The book is the first e-textbook available free for download from the ANU Press. The Joy of Sanskrit is available for iPad, iPhone or iPod touch, open The Joy of Sanskrit by McComas Taylor and Grazia Scotellaro was published in 2014 and is available in a version for Apple computers, iPad, iPhone and iPod touch, plus a separate version for  Microsoft Windows computers. 

Dr Taylor expressed frustration at the need for separate versions of the ebook for Apple and Microsoft computers and hoped that this could be overcome in the future. One of the audience members suggested use of HTML 5 could overcome these problems and make for a more interactive electronic book, with products such as Educanon. The EPUB 3 standard also offer more interactivity.

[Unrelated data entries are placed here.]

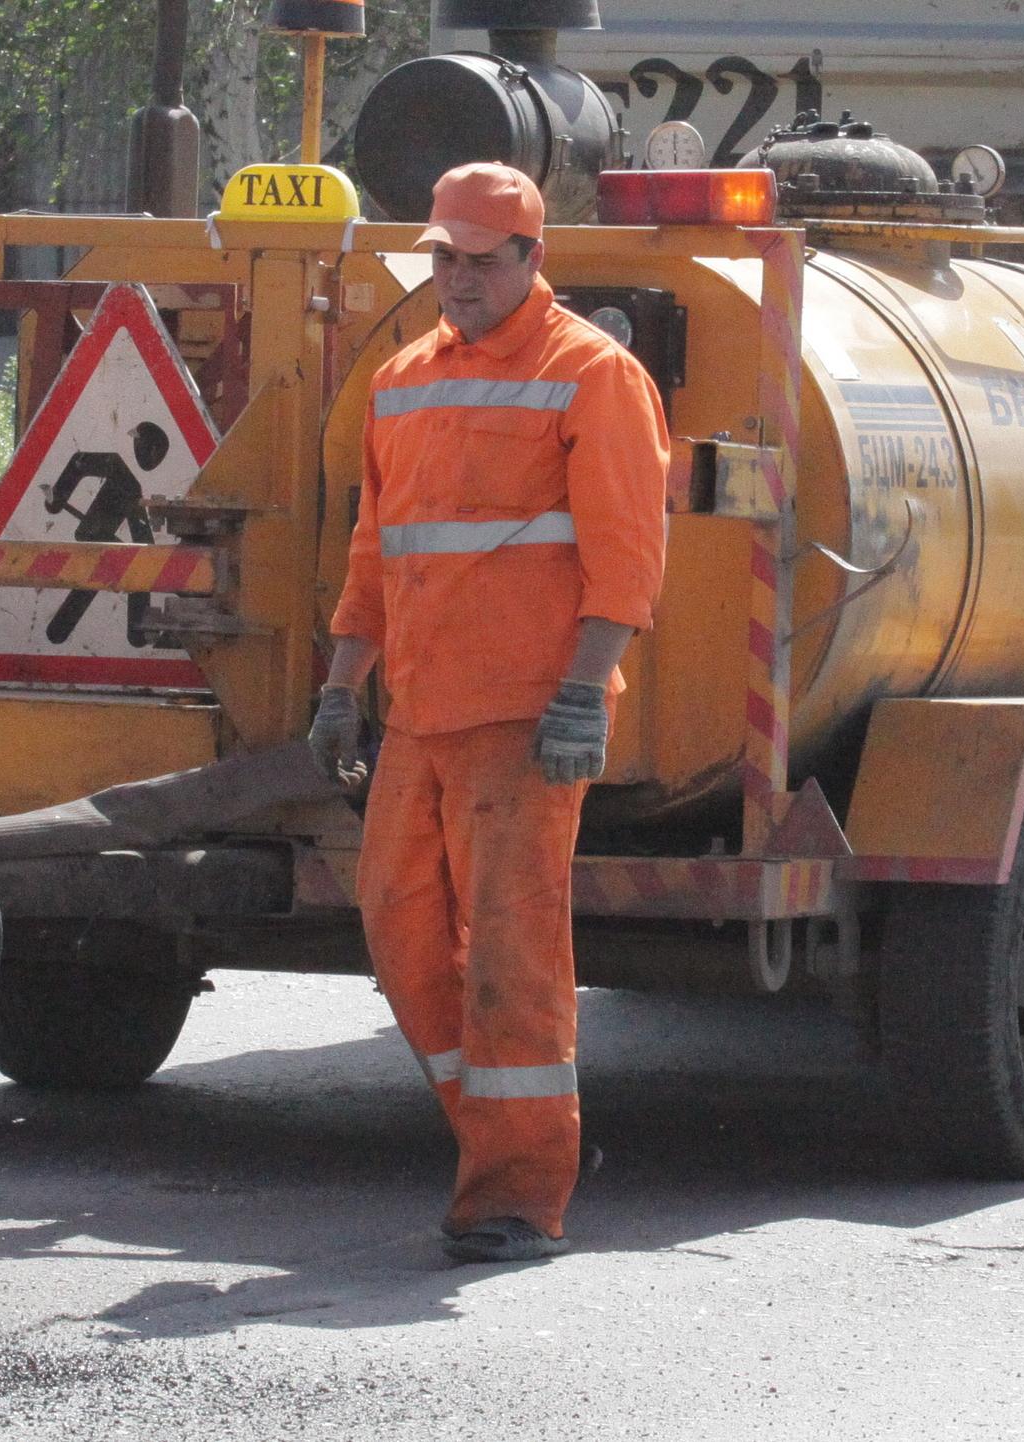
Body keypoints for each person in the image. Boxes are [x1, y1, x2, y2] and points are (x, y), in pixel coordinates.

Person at [308, 161, 670, 1265]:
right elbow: (375, 553)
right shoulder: (401, 379)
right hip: (420, 713)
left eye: (478, 261)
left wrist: (584, 690)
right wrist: (341, 685)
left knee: (513, 955)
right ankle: (500, 1130)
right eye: (443, 260)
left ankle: (515, 1197)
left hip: (526, 717)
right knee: (398, 926)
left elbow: (625, 557)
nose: (457, 280)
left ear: (530, 257)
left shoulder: (591, 372)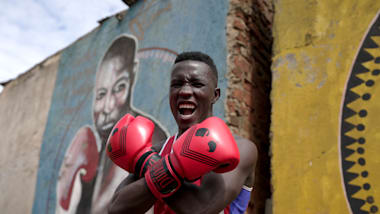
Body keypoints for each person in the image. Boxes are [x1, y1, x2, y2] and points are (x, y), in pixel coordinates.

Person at [107, 51, 258, 214]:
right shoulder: (157, 151)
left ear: (215, 95)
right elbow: (117, 208)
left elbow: (200, 209)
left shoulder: (240, 149)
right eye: (177, 84)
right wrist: (149, 161)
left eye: (197, 84)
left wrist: (151, 166)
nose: (185, 91)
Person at [56, 34, 168, 214]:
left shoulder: (149, 137)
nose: (107, 107)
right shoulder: (103, 147)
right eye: (100, 95)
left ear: (133, 75)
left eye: (119, 88)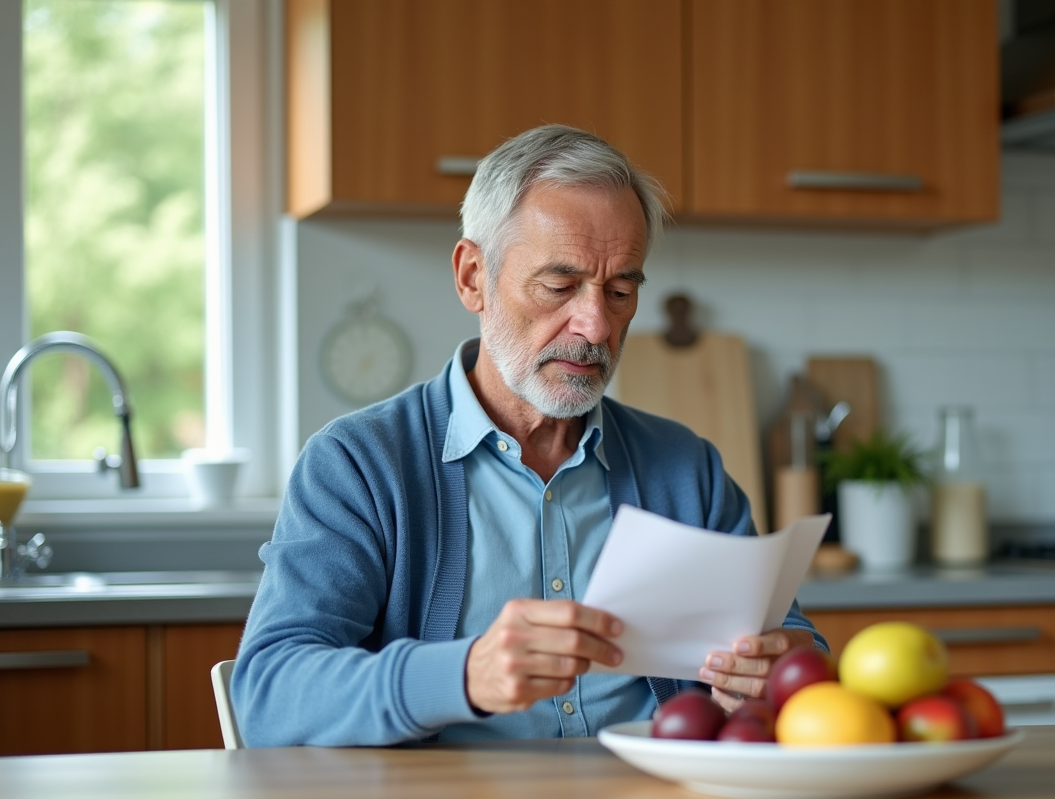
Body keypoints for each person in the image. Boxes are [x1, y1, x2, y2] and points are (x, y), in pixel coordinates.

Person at [231, 124, 827, 746]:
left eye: (621, 290)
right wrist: (463, 676)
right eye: (559, 286)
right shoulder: (359, 464)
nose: (595, 325)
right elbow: (269, 696)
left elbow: (788, 643)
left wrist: (783, 668)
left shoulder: (685, 468)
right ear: (471, 278)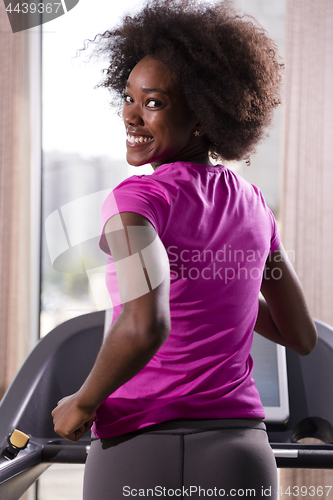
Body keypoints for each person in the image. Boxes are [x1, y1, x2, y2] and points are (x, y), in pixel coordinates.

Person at [51, 1, 318, 498]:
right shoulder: (254, 202)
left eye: (153, 103)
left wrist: (83, 403)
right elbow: (299, 335)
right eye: (128, 98)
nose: (131, 115)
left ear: (201, 115)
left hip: (139, 445)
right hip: (241, 452)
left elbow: (143, 324)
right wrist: (218, 287)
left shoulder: (137, 201)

Dr. Taylor also talked of the frustrations with the process of producing ePub format e-books, where the rendering of the format took a long time even after small corrections to the content. He commented there were good tools for Apple format e-books but not for multiple platform development. 


For reading ePub ebooks, Android tablets, the App epubreader can be used, for Macs,  Bookreader Lite and  Windows, Azardi. I found that Calibre worked well for reading an epub ebook in the Linux operating system (although it is intended for creating ebooks).

Dr Taylor compared the use of  an "off-line" ebook for education, with  an on-line learning management system (LMS), such as the  Moodle system used by ANU (branded "Wattle" at ANU). He pointed out the ebook had the advantage that it needed to only be downloaded once at the start of a course, whereas the student needed a continual Internet connection to use the LMS. The disadvantage was that the ebook could not be as easily updated. The two could be used together with the ebook providing content and the LMS used for interactive exercises and for students to submit work. But Dr Taylor looked forward to advances in the technology which would allow interactive "formative" exercises in the ebook, with the LMS used for "summative" assessment.

Dr Taylor demonstrated an application on an Apple iPhone which allowed the language student to listen to a sample of speech, record their own and the play it back for comparison. He contrasted this with  the Wimba Voice Tools module for Moodle, which while function, was more cumbersome to use.

ps: Another epub ebook used at ANU is my own "ICT Sustainability: Assessment and Strategies for a Low Carbon Future", used for the course Comp7310. But unlike Dr Taylor's ebook, this has no multimedia, just text.

1 comment:

  1. Basically e-Books are majorly used in the Universities and student are happy to have a book in soft copy related to there specific topic or Subject, but most of the time you have to keep a hard form of you book.